2. Did the process of cleaning your data give you new insights into your dataset?

    No and yes - no, because I did very similar work in the previous checkpoint in order to visualize and organize the data to better understand it, including breaking it down into the subsections. Additionally, much of the data is as-expected, almost alarmingly so, including the increases in declarations and eventful versus non-eventful years. Yes, because that work - especially the visualization and value counts - showed remarkable outliers like Katrina, but also allowed a better understanding into the entry processes of the data (though it was remarkably clean, save for a few fields)

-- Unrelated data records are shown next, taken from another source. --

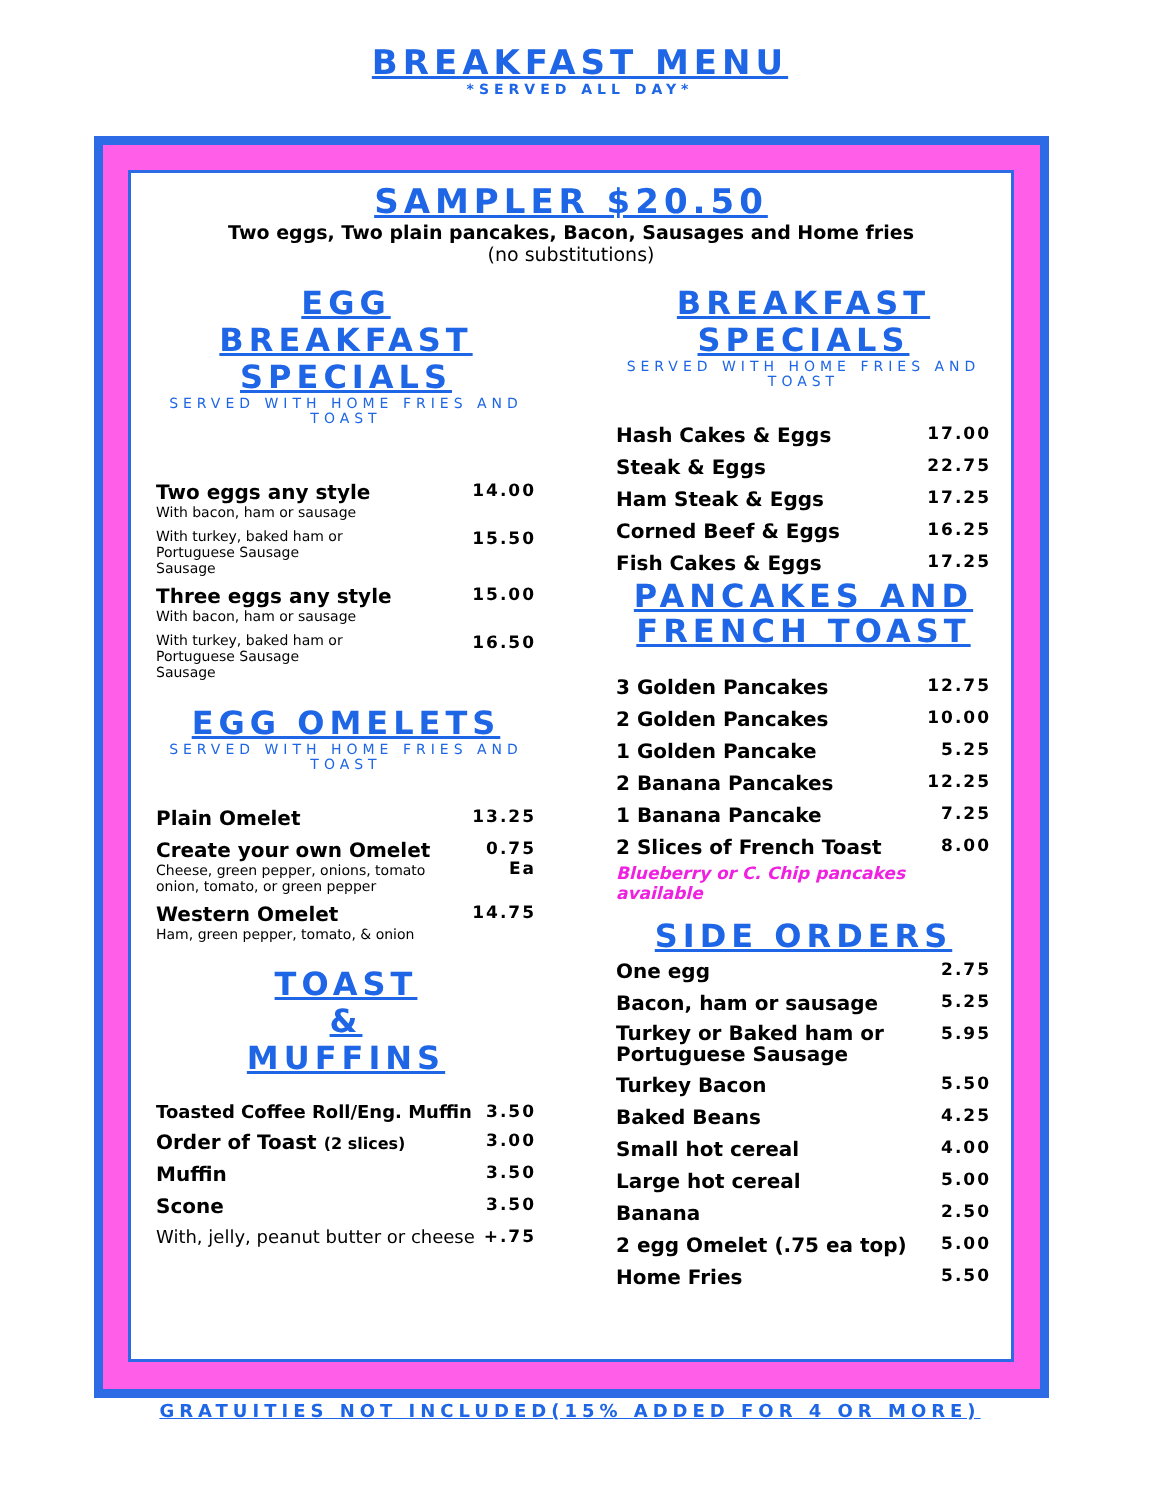BREAKFAST MENU
*SERVED ALL DAY*
SAMPLER $20.50
Two eggs, Two plain pancakes, Bacon, Sausages and Home fries
(no substitutions)
EGG
BREAKFAST
SPECIALS
SERVED WITH HOME FRIES AND TOAST
| Two eggs any style With bacon, ham or sausage | 14.00 |
| With turkey, baked ham or Portuguese Sausage Sausage | 15.50 |
| Three eggs any style With bacon, ham or sausage | 15.00 |
| With turkey, baked ham or Portuguese Sausage Sausage | 16.50 |
EGG OMELETS
SERVED WITH HOME FRIES AND TOAST
| Plain Omelet | 13.25 |
| Create your own Omelet Cheese, green pepper, onions, tomato onion, tomato, or green pepper | 0.75 Ea |
| Western Omelet Ham, green pepper, tomato, & onion | 14.75 |
TOAST
&
MUFFINS
| Toasted Coffee Roll/Eng. Muffin | 3.50 |
| Order of Toast (2 slices) | 3.00 |
| Muffin | 3.50 |
| Scone | 3.50 |
| With, jelly, peanut butter or cheese | +.75 |
BREAKFAST
SPECIALS
SERVED WITH HOME FRIES AND TOAST
| Hash Cakes & Eggs | 17.00 |
| Steak & Eggs | 22.75 |
| Ham Steak & Eggs | 17.25 |
| Corned Beef & Eggs | 16.25 |
| Fish Cakes & Eggs | 17.25 |
PANCAKES AND
FRENCH TOAST
| 3 Golden Pancakes | 12.75 |
| 2 Golden Pancakes | 10.00 |
| 1 Golden Pancake | 5.25 |
| 2 Banana Pancakes | 12.25 |
| 1 Banana Pancake | 7.25 |
| 2 Slices of French Toast | 8.00 |
Blueberry or C. Chip pancakes available
SIDE ORDERS
| One egg | 2.75 |
| Bacon, ham or sausage | 5.25 |
| Turkey or Baked ham or Portuguese Sausage | 5.95 |
| Turkey Bacon | 5.50 |
| Baked Beans | 4.25 |
| Small hot cereal | 4.00 |
| Large hot cereal | 5.00 |
| Banana | 2.50 |
| 2 egg Omelet (.75 ea top) | 5.00 |
| Home Fries | 5.50 |
GRATUITIES NOT INCLUDED(15% ADDED FOR 4 OR MORE)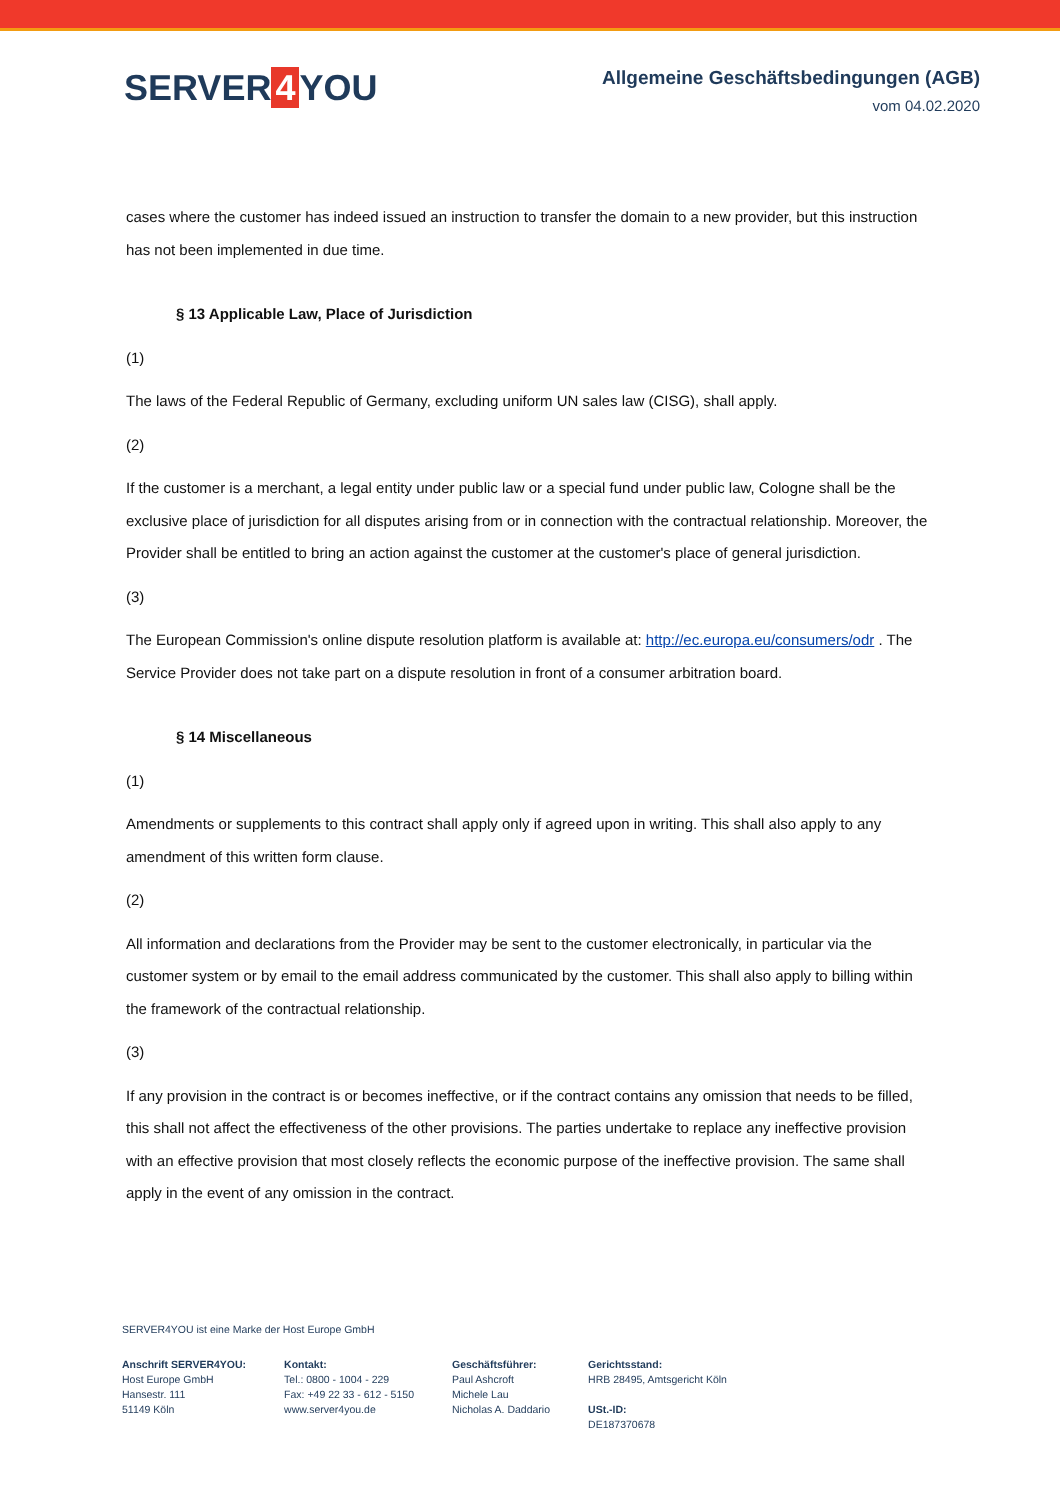SERVER 4 YOU
Allgemeine Geschäftsbedingungen (AGB)
vom 04.02.2020
cases where the customer has indeed issued an instruction to transfer the domain to a new provider, but this instruction has not been implemented in due time.
§ 13 Applicable Law, Place of Jurisdiction
(1)
The laws of the Federal Republic of Germany, excluding uniform UN sales law (CISG), shall apply.
(2)
If the customer is a merchant, a legal entity under public law or a special fund under public law, Cologne shall be the exclusive place of jurisdiction for all disputes arising from or in connection with the contractual relationship. Moreover, the Provider shall be entitled to bring an action against the customer at the customer's place of general jurisdiction.
(3)
The European Commission's online dispute resolution platform is available at: http://ec.europa.eu/consumers/odr . The Service Provider does not take part on a dispute resolution in front of a consumer arbitration board.
§ 14 Miscellaneous
(1)
Amendments or supplements to this contract shall apply only if agreed upon in writing. This shall also apply to any amendment of this written form clause.
(2)
All information and declarations from the Provider may be sent to the customer electronically, in particular via the customer system or by email to the email address communicated by the customer. This shall also apply to billing within the framework of the contractual relationship.
(3)
If any provision in the contract is or becomes ineffective, or if the contract contains any omission that needs to be filled, this shall not affect the effectiveness of the other provisions. The parties undertake to replace any ineffective provision with an effective provision that most closely reflects the economic purpose of the ineffective provision. The same shall apply in the event of any omission in the contract.
SERVER4YOU ist eine Marke der Host Europe GmbH
Anschrift SERVER4YOU:
Host Europe GmbH
Hansestr. 111
51149 Köln
Kontakt:
Tel.: 0800 - 1004 - 229
Fax: +49 22 33 - 612 - 5150
www.server4you.de
Geschäftsführer:
Paul Ashcroft
Michele Lau
Nicholas A. Daddario
Gerichtsstand:
HRB 28495, Amtsgericht Köln
USt.-ID:
DE187370678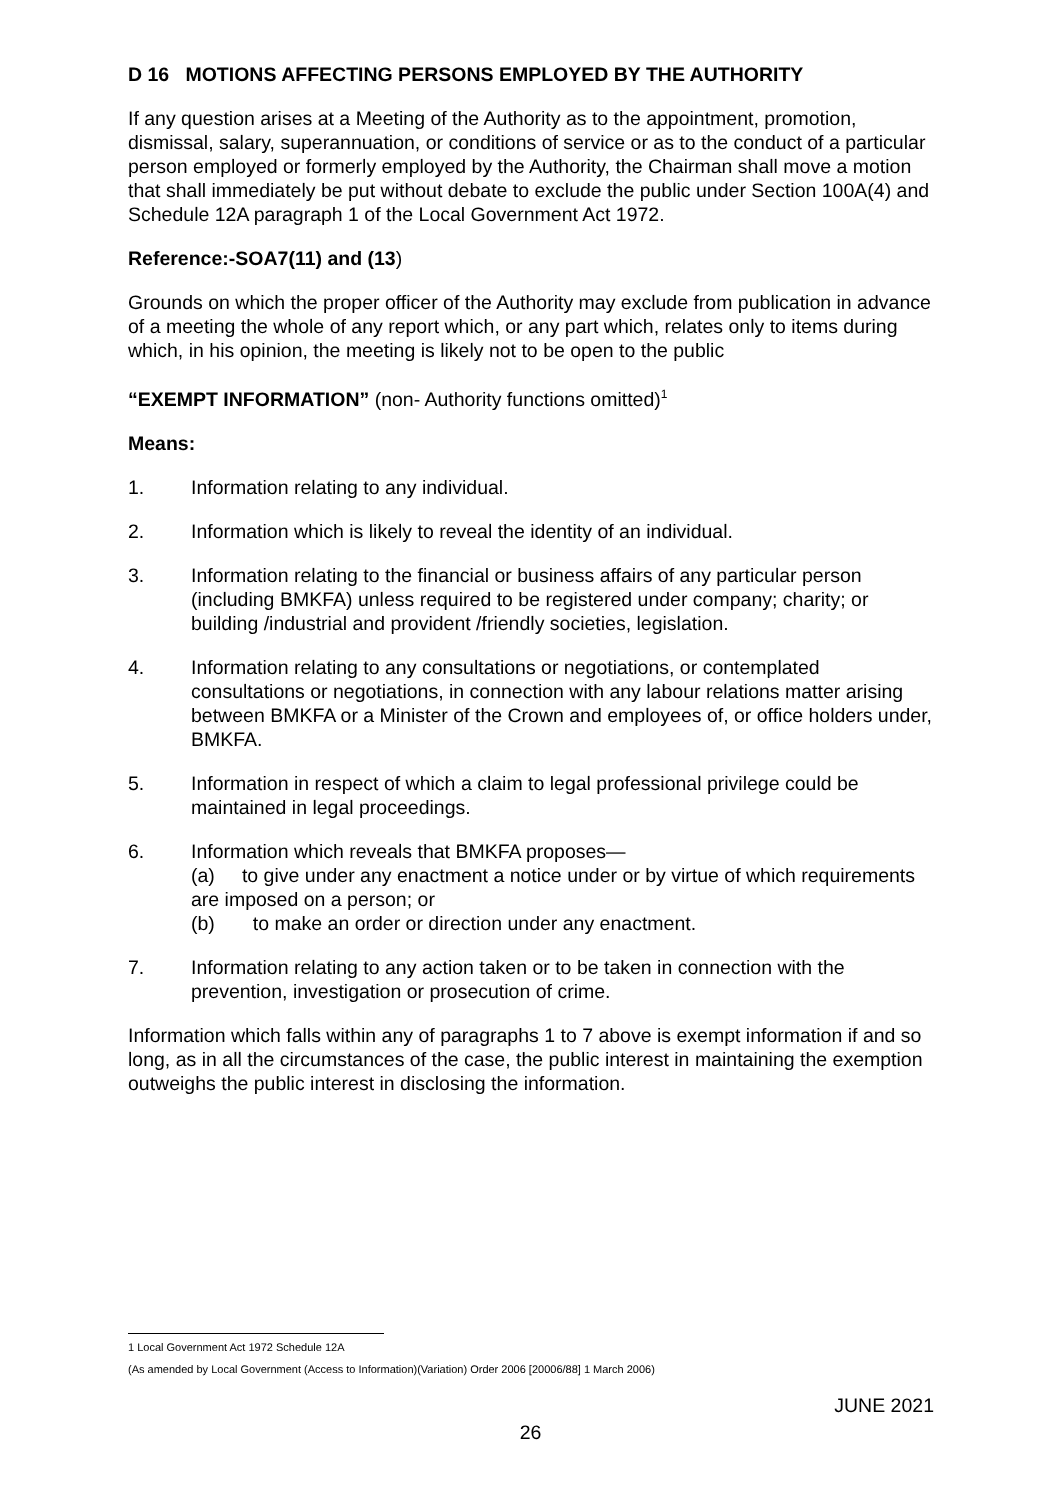D 16 MOTIONS AFFECTING PERSONS EMPLOYED BY THE AUTHORITY
If any question arises at a Meeting of the Authority as to the appointment, promotion, dismissal, salary, superannuation, or conditions of service or as to the conduct of a particular person employed or formerly employed by the Authority, the Chairman shall move a motion that shall immediately be put without debate to exclude the public under Section 100A(4) and Schedule 12A paragraph 1 of the Local Government Act 1972.
Reference:-SOA7(11) and (13)
Grounds on which the proper officer of the Authority may exclude from publication in advance of a meeting the whole of any report which, or any part which, relates only to items during which, in his opinion, the meeting is likely not to be open to the public
“EXEMPT INFORMATION” (non- Authority functions omitted)<sup>1</sup>
Means:
1. Information relating to any individual.
2. Information which is likely to reveal the identity of an individual.
3. Information relating to the financial or business affairs of any particular person (including BMKFA) unless required to be registered under company; charity; or building /industrial and provident /friendly societies, legislation.
4. Information relating to any consultations or negotiations, or contemplated consultations or negotiations, in connection with any labour relations matter arising between BMKFA or a Minister of the Crown and employees of, or office holders under, BMKFA.
5. Information in respect of which a claim to legal professional privilege could be maintained in legal proceedings.
6. Information which reveals that BMKFA proposes—
(a) to give under any enactment a notice under or by virtue of which requirements are imposed on a person; or
(b) to make an order or direction under any enactment.
7. Information relating to any action taken or to be taken in connection with the prevention, investigation or prosecution of crime.
Information which falls within any of paragraphs 1 to 7 above is exempt information if and so long, as in all the circumstances of the case, the public interest in maintaining the exemption outweighs the public interest in disclosing the information.
1 Local Government Act 1972 Schedule 12A
(As amended by Local Government (Access to Information)(Variation) Order 2006 [20006/88] 1 March 2006)
JUNE 2021
26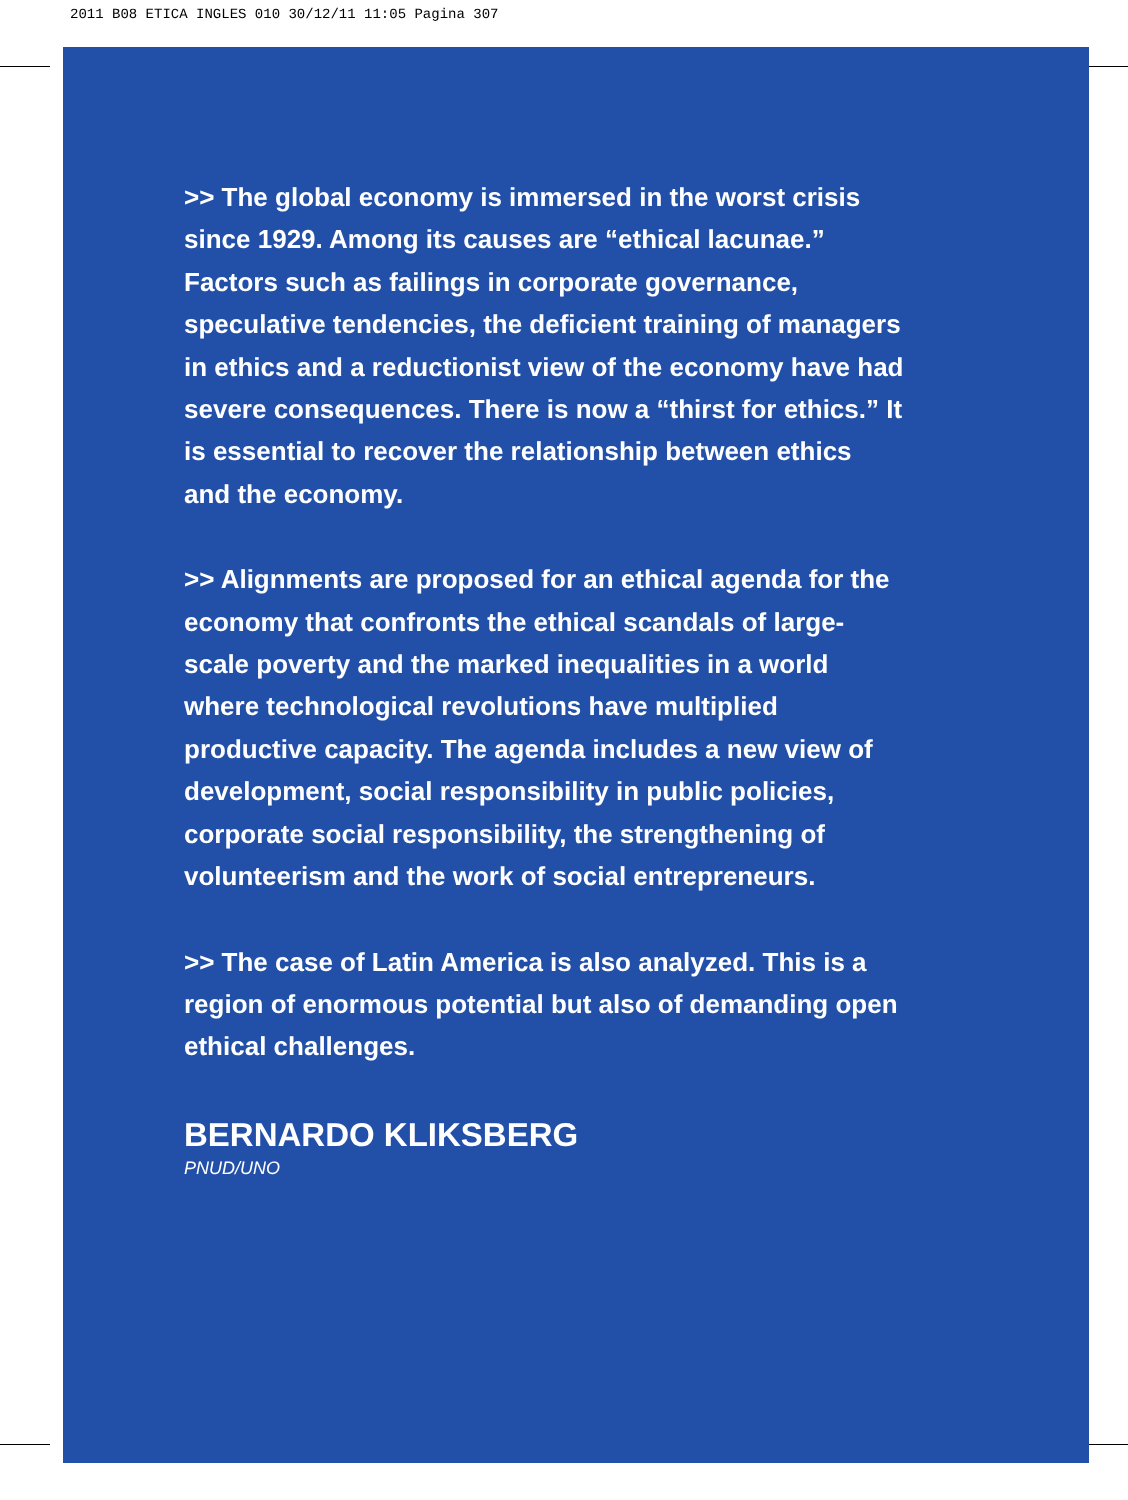2011 B08 ETICA INGLES 010 30/12/11 11:05 Pagina 307
>> The global economy is immersed in the worst crisis since 1929. Among its causes are “ethical lacunae.” Factors such as failings in corporate governance, speculative tendencies, the deficient training of managers in ethics and a reductionist view of the economy have had severe consequences. There is now a “thirst for ethics.” It is essential to recover the relationship between ethics and the economy.
>> Alignments are proposed for an ethical agenda for the economy that confronts the ethical scandals of large-scale poverty and the marked inequalities in a world where technological revolutions have multiplied productive capacity. The agenda includes a new view of development, social responsibility in public policies, corporate social responsibility, the strengthening of volunteerism and the work of social entrepreneurs.
>> The case of Latin America is also analyzed. This is a region of enormous potential but also of demanding open ethical challenges.
BERNARDO KLIKSBERG
PNUD/UNO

3. Is there anything you would like to make note of when it comes to manipulating the data and making visualizations?

    For dates and times, field of interest is generally 'incident_begin_date' though we can keep 'incident_end_date' for visualization if we want later.

    Incident type is the most useful field to sort on.

    The other fields (state/region) can help give clarity to where incidents are occurring.

    Due to the nature of the dataset, the information is generally limited in scale to types of events, dates, and locations. The finest scale we can analyze or visualize is state-level, though regional results are also interesting and may prove more practical for actual analysis. We could, for example, create a visualization of drought-prone states in the West, colder states in the North versus states in the plains more likely to face windy weather, low ground-level states in the South more likely to face tropical storms and flooding, etc. - FEMA already has these defined in the dataset, though it may be good to give them a once-over, e.g. excluding certain areas for the sake of not skewing analysis (e.g. DC is too specific, Hawaii is grouped with California but will have different climate patterns, etc.). 
    
    If we wanted, we could possibly utilize the program declaration fields as a barometer of event severity or response, though these seem to fluctuate in actual application, practicality, etc.

    Since we are working on Type/Location/Date, it may be helpful to bring in another dataset to add an extra dimension to the analysis, or to use calculated fields to help develop more nuanced visualizations and analysis.

    To the ends of added datasets, the data could not be about the events themselves. Adding such a dataset would be redundant and create an unreasonable time-suck for the project late in the process and would inevitably have thousands of missing and unmatched fields, even if it could offer an extra dimension (event severity/casualties, etc.). Therefore, the only additional datasets we can rely on should be geographic and chronological. Geographic datasets could represent changes in population in states/regions over the years (a simple census pull), yearly temperatures, El Nino/La Nina years, and so on. If we find the visualizations aren't as informative or interesting as desired, it may be practical to add these supplemental datasets in.